Assignment:
The whole listing, except its pictures, is to be repeated exactly.

Given records:
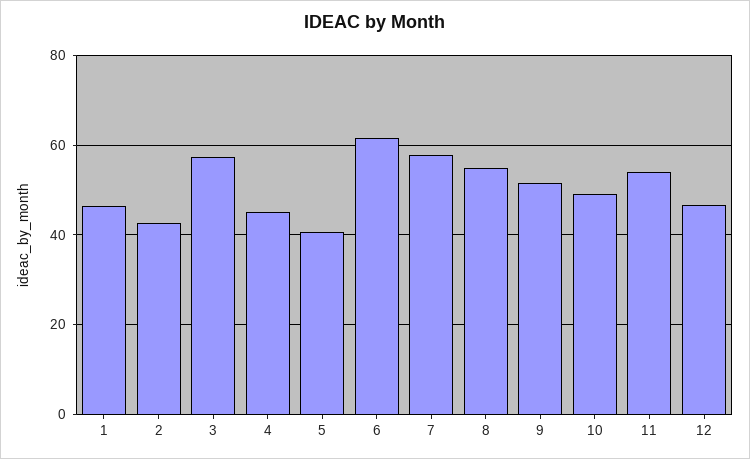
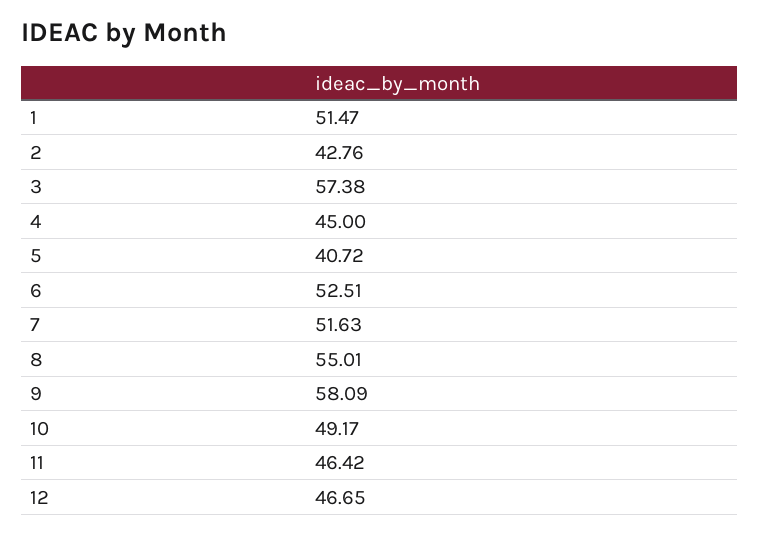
  {
-   "1": 46,
+   "1": 51.47,
    "2": 42.76,
    "3": 57.38,
    "4": 45,
    "5": 40.72,
-   "6": 62,
+   "6": 52.51,
-   "7": 58,
+   "7": 51.63,
    "8": 55.01,
-   "9": 52,
+   "9": 58.09,
    "10": 49.17,
-   "11": 54,
+   "11": 46.42,
    "12": 46.65
  }

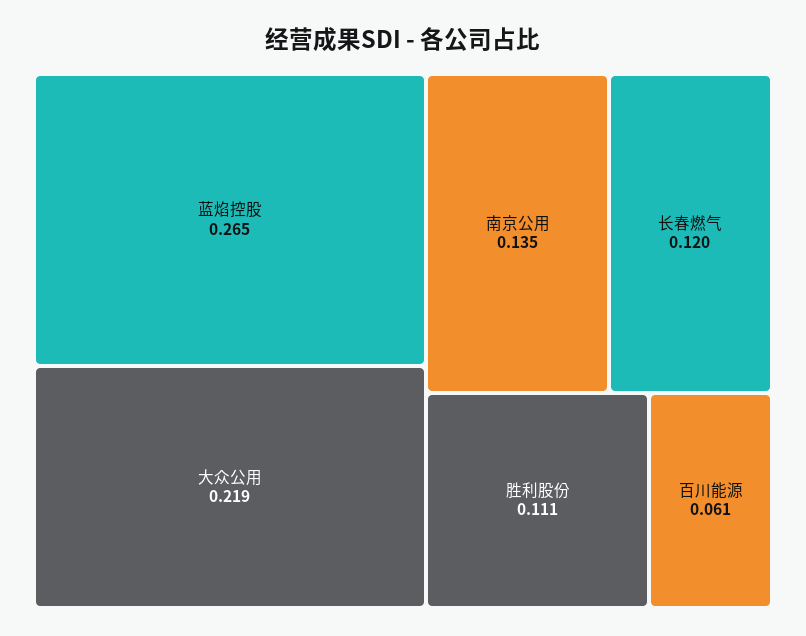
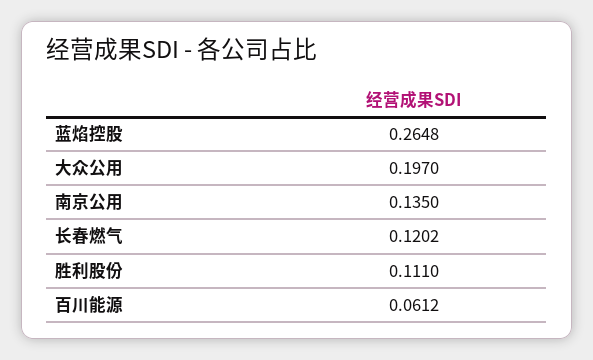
  {
    "蓝焰控股": 0.2648,
-   "大众公用": 0.219,
+   "大众公用": 0.197,
    "南京公用": 0.135,
    "长春燃气": 0.1202,
    "胜利股份": 0.111,
    "百川能源": 0.0612
  }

Completed exercise:
  {
-   "1": 46,
+   "1": 51.47,
    "2": 42.76,
    "3": 57.38,
    "4": 45,
    "5": 40.72,
-   "6": 62,
+   "6": 52.51,
-   "7": 58,
+   "7": 51.63,
    "8": 55.01,
-   "9": 52,
+   "9": 58.09,
    "10": 49.17,
-   "11": 54,
+   "11": 46.42,
    "12": 46.65
  }

  {
    "蓝焰控股": 0.2648,
-   "大众公用": 0.219,
+   "大众公用": 0.197,
    "南京公用": 0.135,
    "长春燃气": 0.1202,
    "胜利股份": 0.111,
    "百川能源": 0.0612
  }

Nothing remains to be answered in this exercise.